[WHAT THE TASK ASKS]: The expected output is every line from the one containing "d’Ocupació de les" to the end of the data below, exactly, and no other line.

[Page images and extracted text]
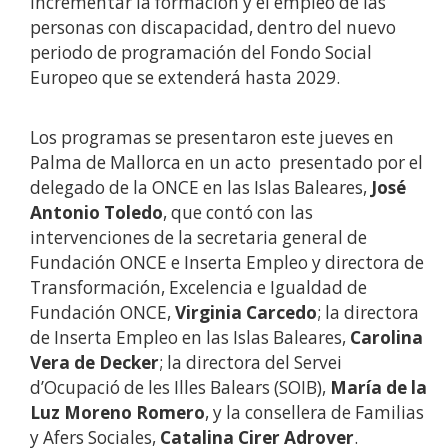
incrementar la formación y el empleo de las
personas con discapacidad, dentro del nuevo
periodo de programación del Fondo Social
Europeo que se extenderá hasta 2029.
Los programas se presentaron este jueves en
Palma de Mallorca en un acto presentado por el
delegado de la ONCE en las Islas Baleares,
José
Antonio Toledo
, que contó con las
intervenciones de la secretaria general de
Fundación ONCE e Inserta Empleo y directora de
Transformación, Excelencia e Igualdad de
Fundación ONCE,
Virginia Carcedo
; la directora
de Inserta Empleo en las Islas Baleares,
Carolina
Vera de Decker
; la directora del Servei
d’Ocupació de les Illes Balears (SOIB),
María de la
Luz Moreno Romero
, y la consellera de Familias
y Afers Sociales,
Catalina Cirer Adrover
.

[ANSWER]:
d’Ocupació de les Illes Balears (SOIB),
María de la
Luz Moreno Romero
, y la consellera de Familias
y Afers Sociales,
Catalina Cirer Adrover
.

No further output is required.